Le contentieux des étrangers c’est bien sûr aussi celui de l’asile. La Cour nationale du droit d’asile (CNDA) a vu à nouveau bondir le nombre des recours dont elle est saisie. Ceux-ci sont passés de 39 986 en 2016 à 53 581 en 2017, soit une hausse de 34 %. Il faut dire que le taux de recours contre les décisions négatives de l’OFPRA a dépassé les 85 %. Alors, même si la Cour a à nouveau augmenté son activité (47 814 décisions rendues, en hausse de 11 %), le délai prévisible de jugement en pâtit. Néanmoins, le délai moyen constaté descend à cinq mois et six jours fin 2017. En 2017, la Cour a accordé le statut de réfugié ou la protection subsidiaire à 16,8 % de ceux qui l’ont saisie.

Le chapitre du rapport consacré à la CNDA précise également les pays d’origine des demandeurs du statut de réfugié qui la saisissent. Avec 7 478 recours, en progression de plus de 242 %, ce sont les Albanais qui représentent le plus fort contingent des requérants, loin, très loin, devant les 1 412 Afghans et les 1 212 Syriens. Toutefois, plus de 64 % des Afghans et 52 % des Syriens ont gain de cause contre un peu plus de 11 % des demandeurs albanais.

Une autre procédure connaît un rebond confirmé ; il s’agit de la question prioritaire de constitutionnalité (QPC). Le Conseil d’État en a enregistré 258, contre 210 en 2016, retrouvant ainsi le niveau de la première année d’application du dispositif (256 entre le 1er mars et le 31 déc. 2010). Toutefois, le nombre de QPC renvoyées au Conseil constitutionnel ne connaît qu’une une hausse légère (52 contre 49 en 2016), le Conseil ayant légèrement resserré son filtre avec un taux de transmission de 22 % (contre 26 % en 2015 et 2016).

Une activité consultative soutenue

L’activité consultative du Palais-Royal est demeurée très soutenue. Les sections administratives ont ainsi examiné 106 projets de loi (111 en 2016), 69 projets d’ordonnance (contre 87 l’année précédente) et surtout 1 101 projets de décret (911 en 2016).

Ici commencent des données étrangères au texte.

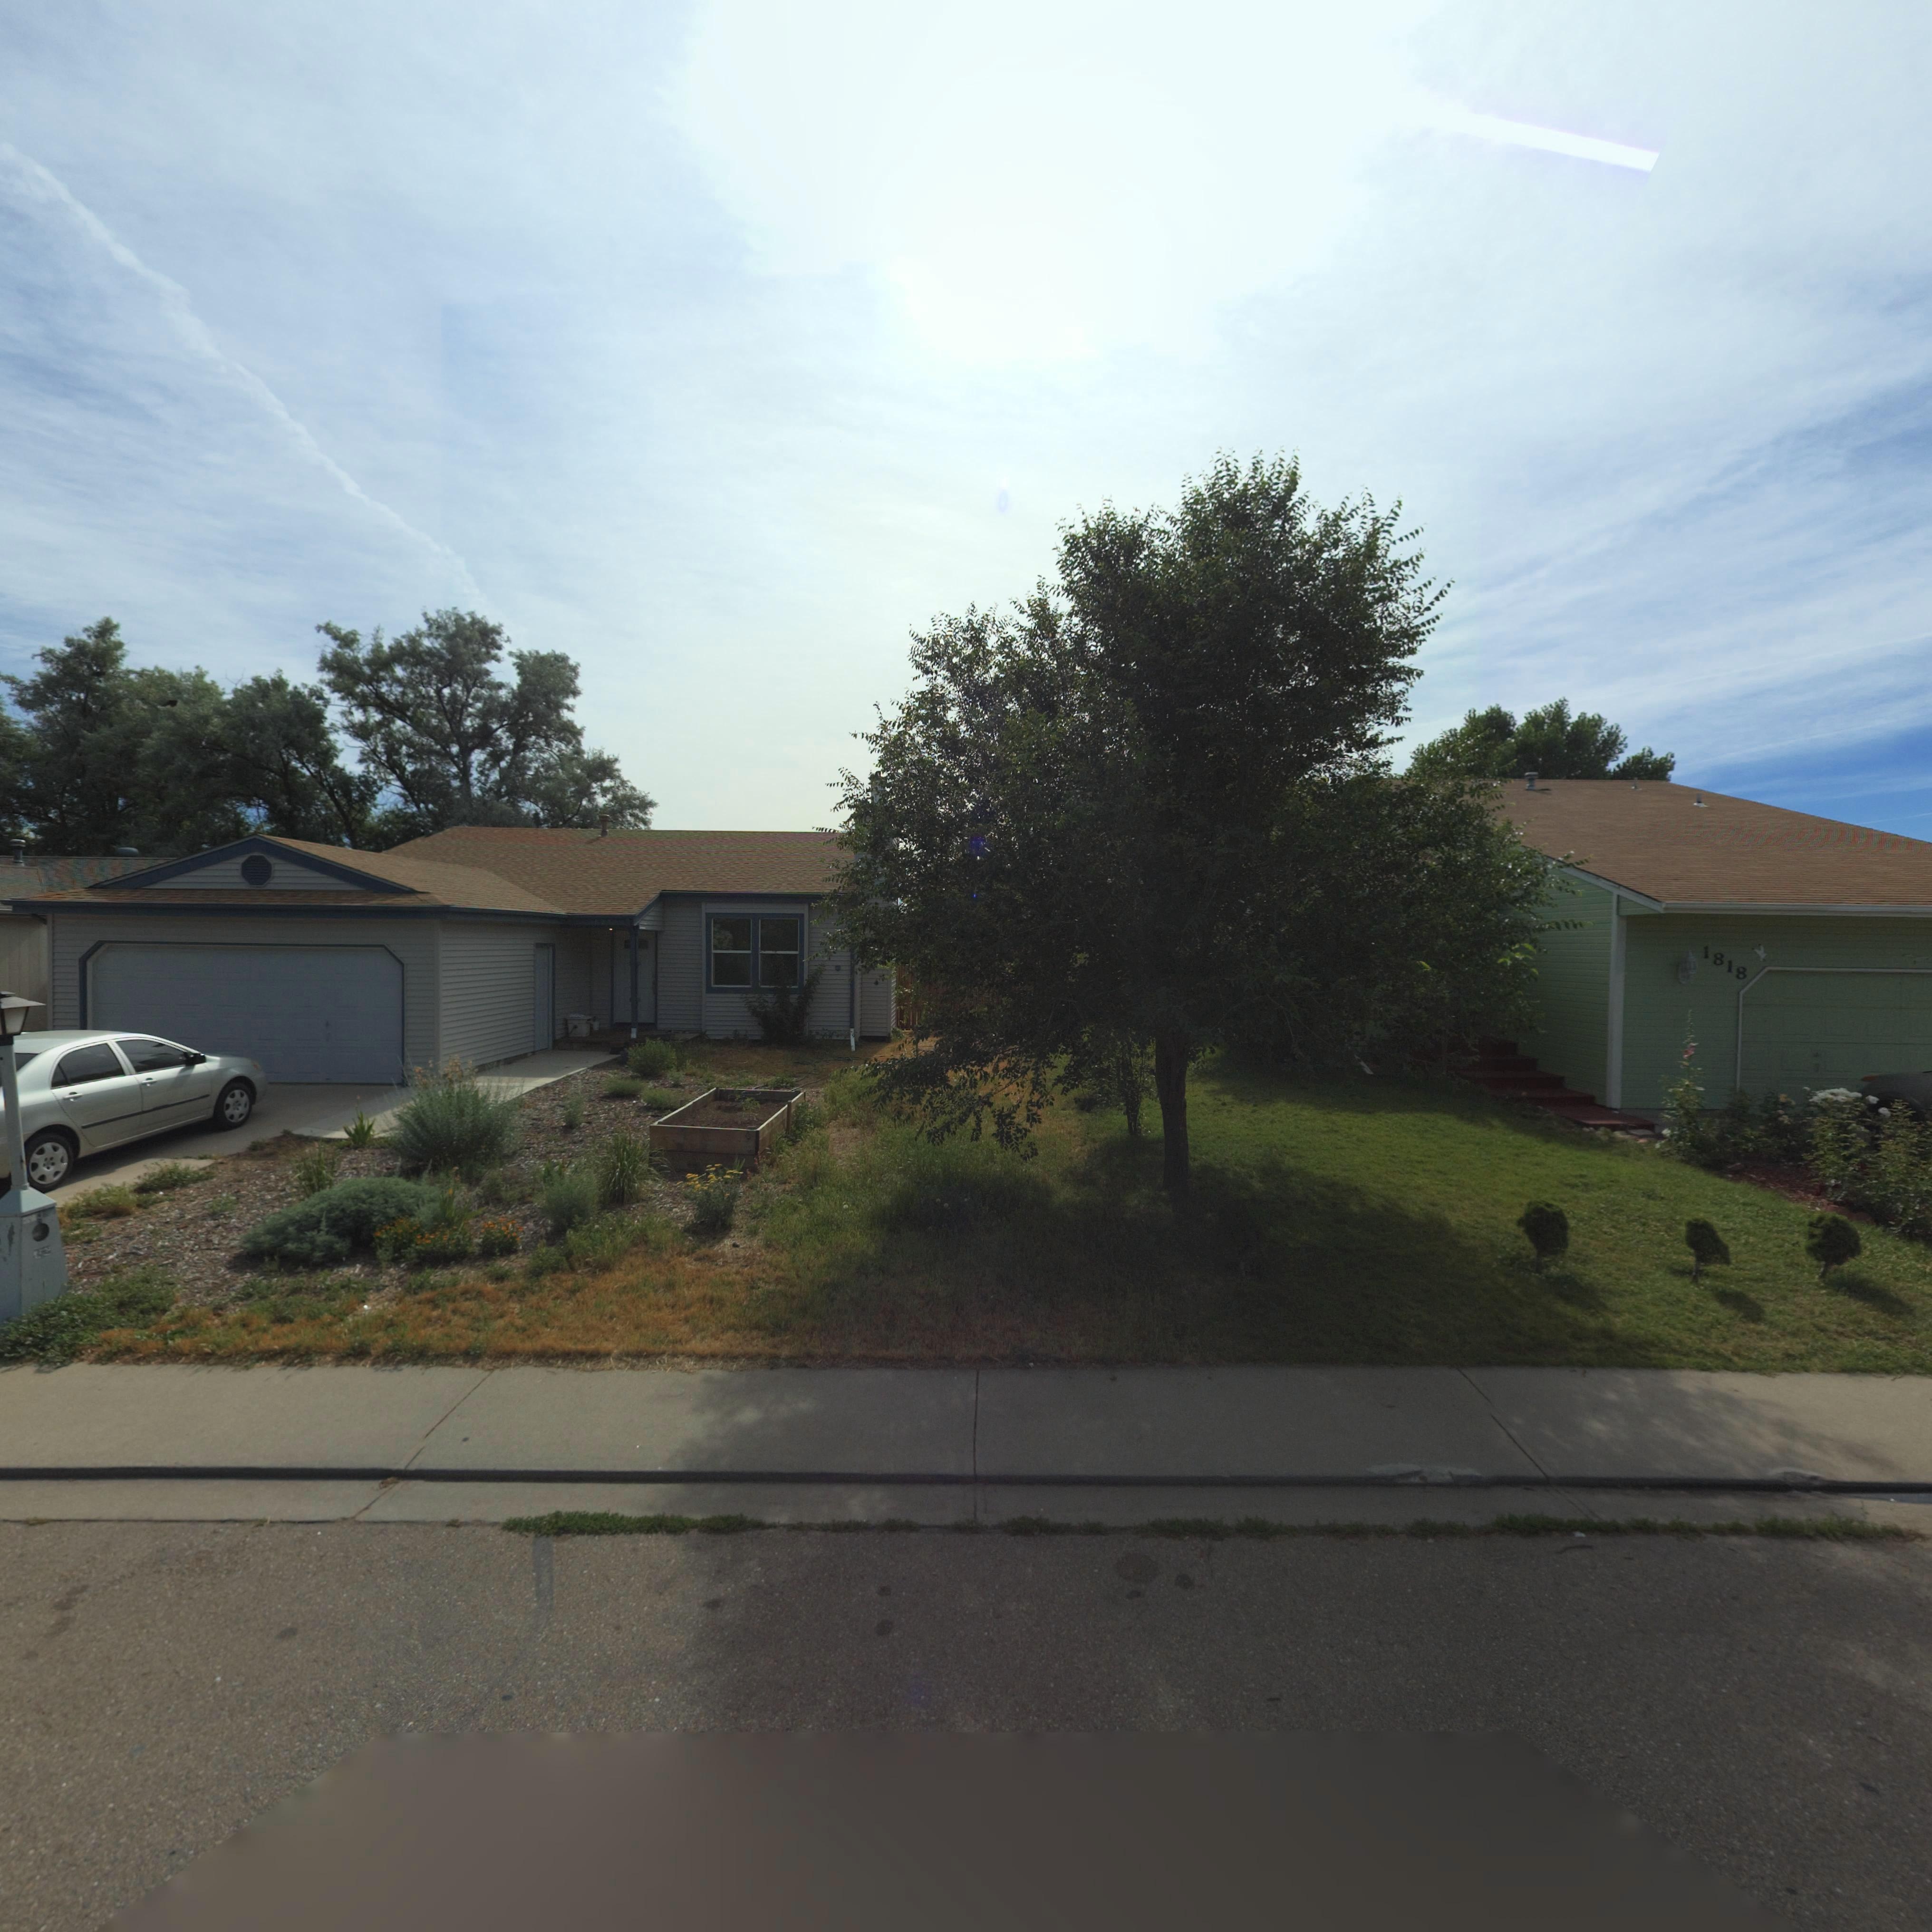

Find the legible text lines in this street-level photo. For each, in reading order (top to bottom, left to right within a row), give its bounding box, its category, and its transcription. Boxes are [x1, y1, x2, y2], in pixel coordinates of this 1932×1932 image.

[1703, 945, 1747, 980] StreetNumber: 1818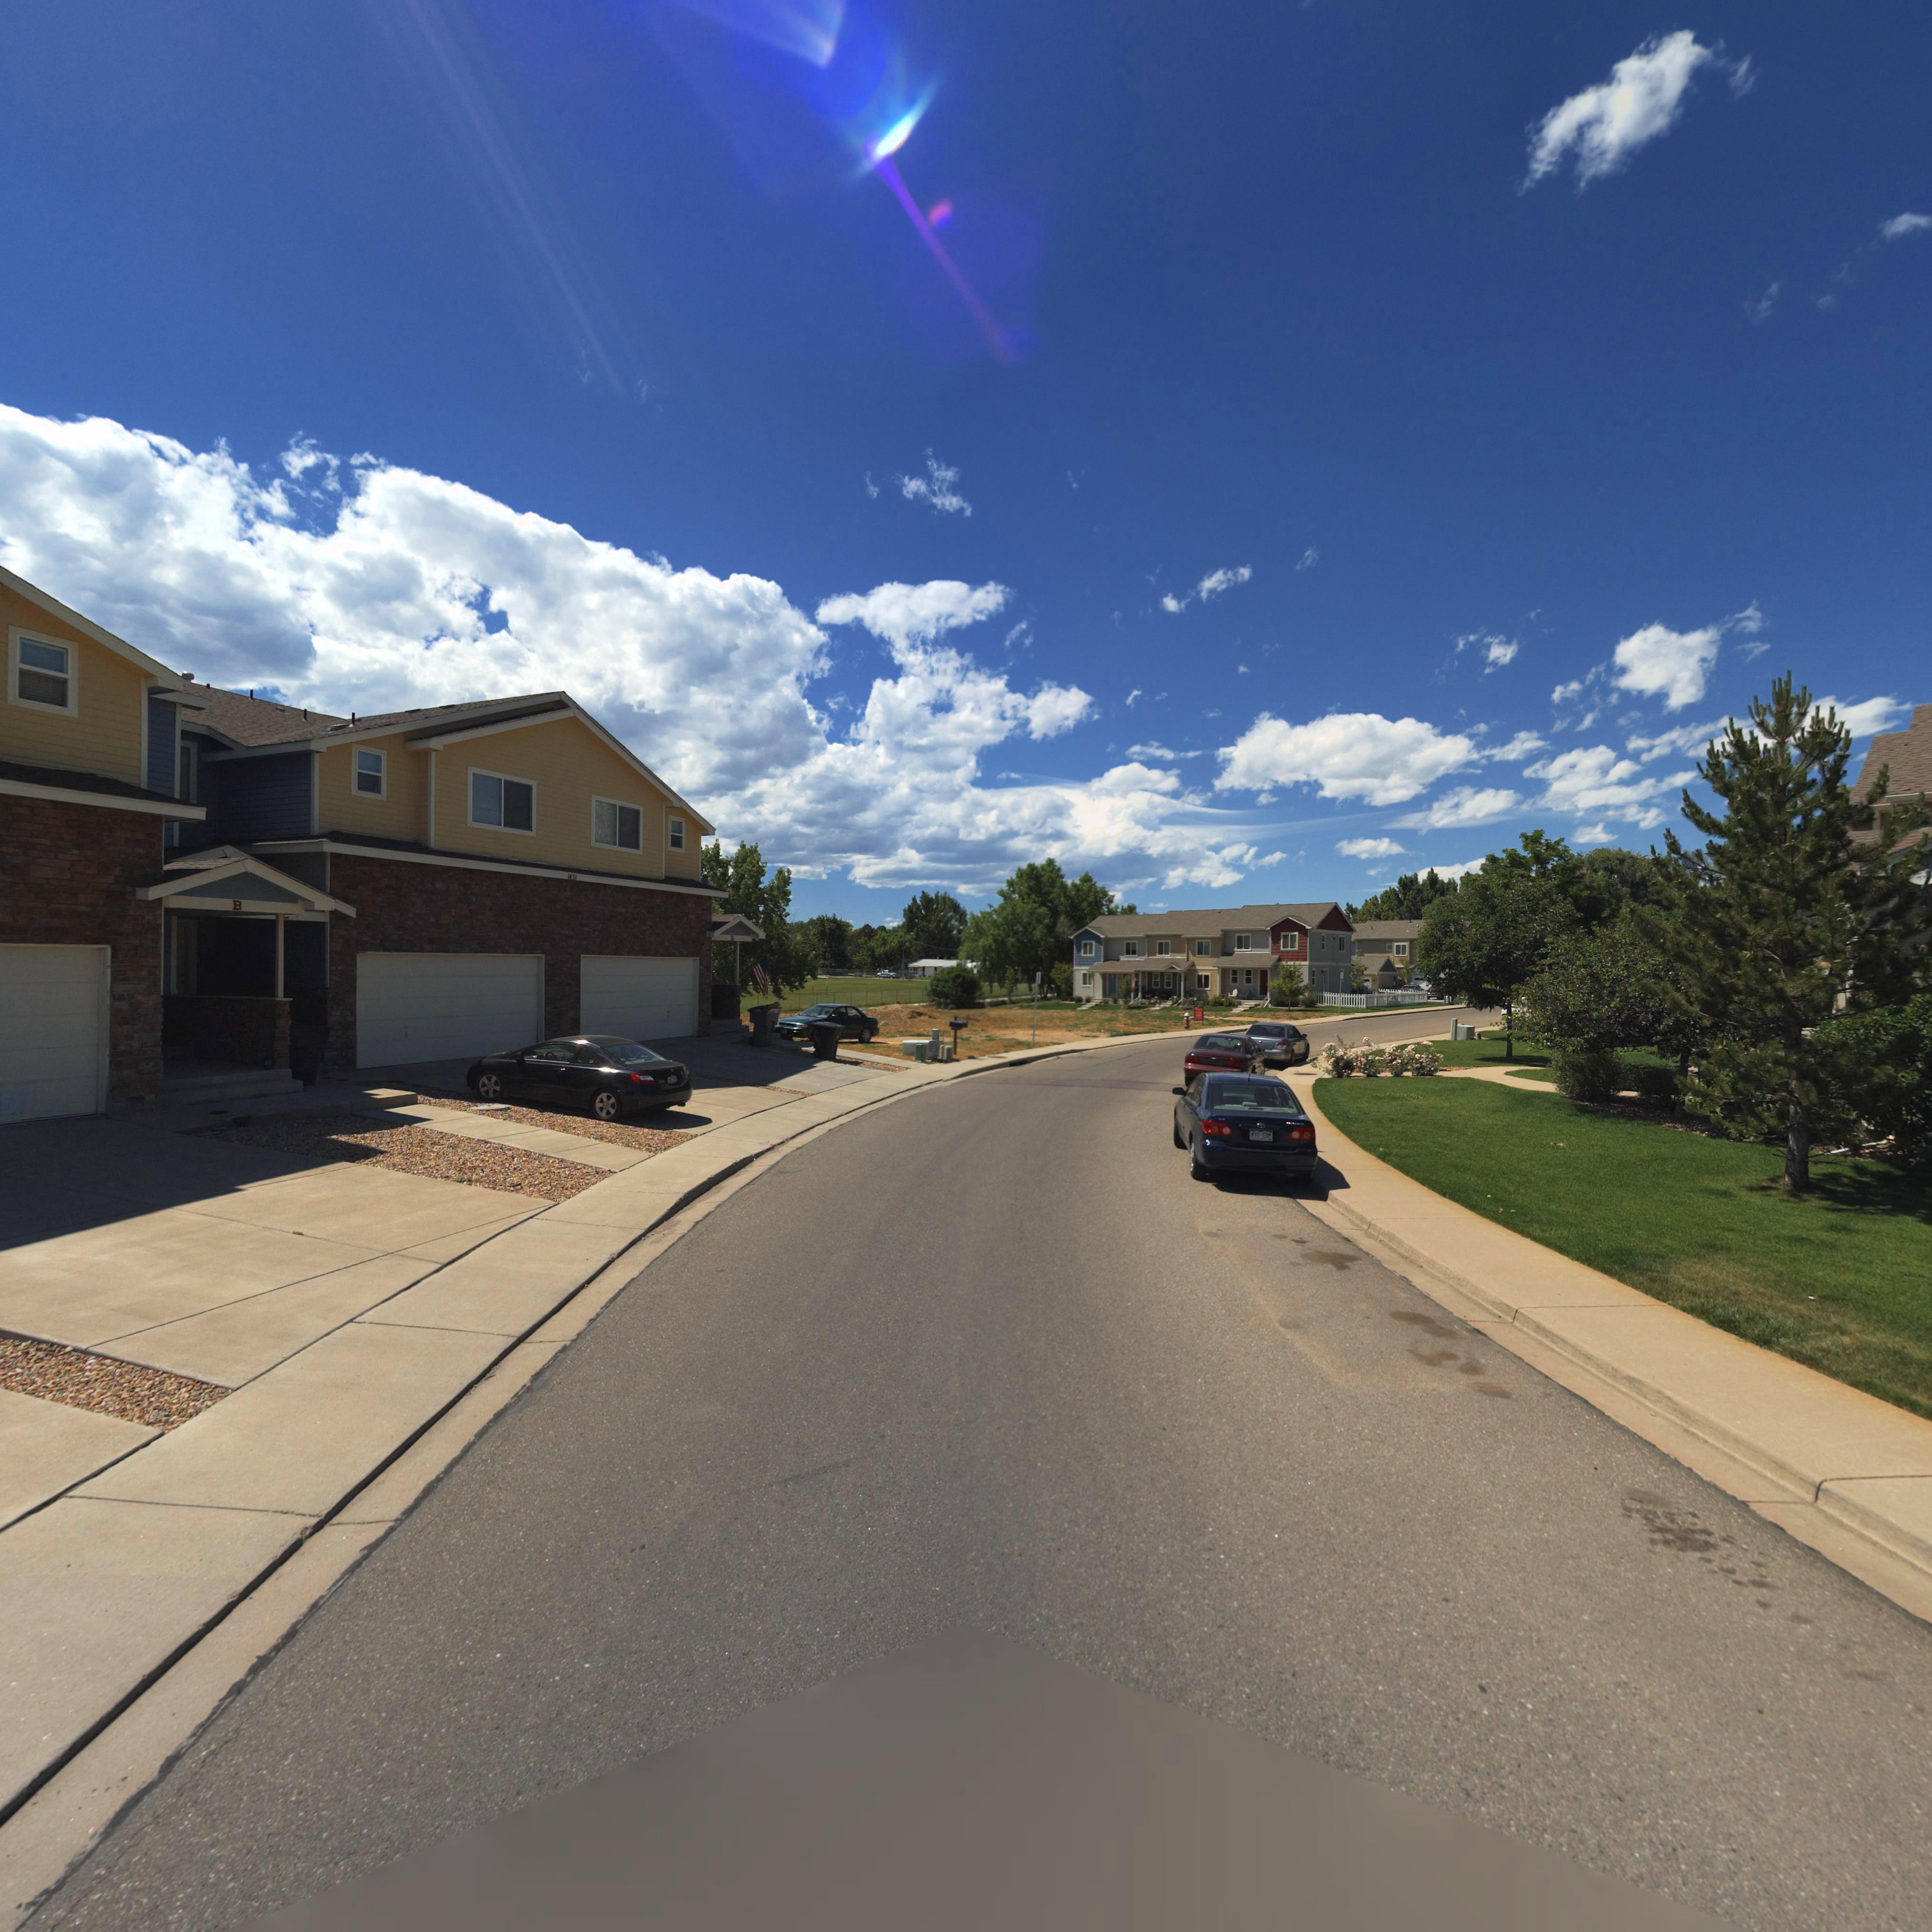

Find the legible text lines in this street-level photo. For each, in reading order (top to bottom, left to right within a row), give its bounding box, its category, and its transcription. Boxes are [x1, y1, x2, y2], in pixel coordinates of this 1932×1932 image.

[567, 873, 577, 881] StreetNumber: 1431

À noter que six textes ont été, en raison de l’urgence, examinés par la seule commission permanente. Dix-huit avis ont été rendus à la demande du gouvernement ou d’une collectivité d’outre-mer.

Le rapport relève une amélioration de la qualité de certaines études d’impact, comme celle sur le projet de loi relatif à l’orientation et à la réussite des étudiants. Mais pour d’autres, il pointe des insuffisances dans l’exposé des objectifs de la réforme, dans la justification du recours à une nouvelle législation ou dans l’évaluation des conséquences économiques, financières, sociales et environnementales.

 

Les chiffres clefs de la section du contentieux

9864 affaires ont été enregistrées par la section du contentieux du Conseil d’État en 2017.

Les deux tiers environ (6383) sont des pourvois en cassation, à raison de 3003 contre des arrêts de CAA, 2025 contre des jugements de TA et 1355 contre des décisions de juridictions spécialisées.

1337 saisines concernaient des demandes en premier ressort et 248 des appels contre des jugements de TA. 19 demandes d’avis ont été formulées en application de l’article L. 113-1 du code de justice administratives.

Moins de la moitié des 10 139 affaires réglées l’ont été par une formation collégiale : 3 décisions d’assemblée, 12 de section, 1250 de chambres réunies, 3511 de chambres jugeant seules et formation spécialisée, soit un total de 4776.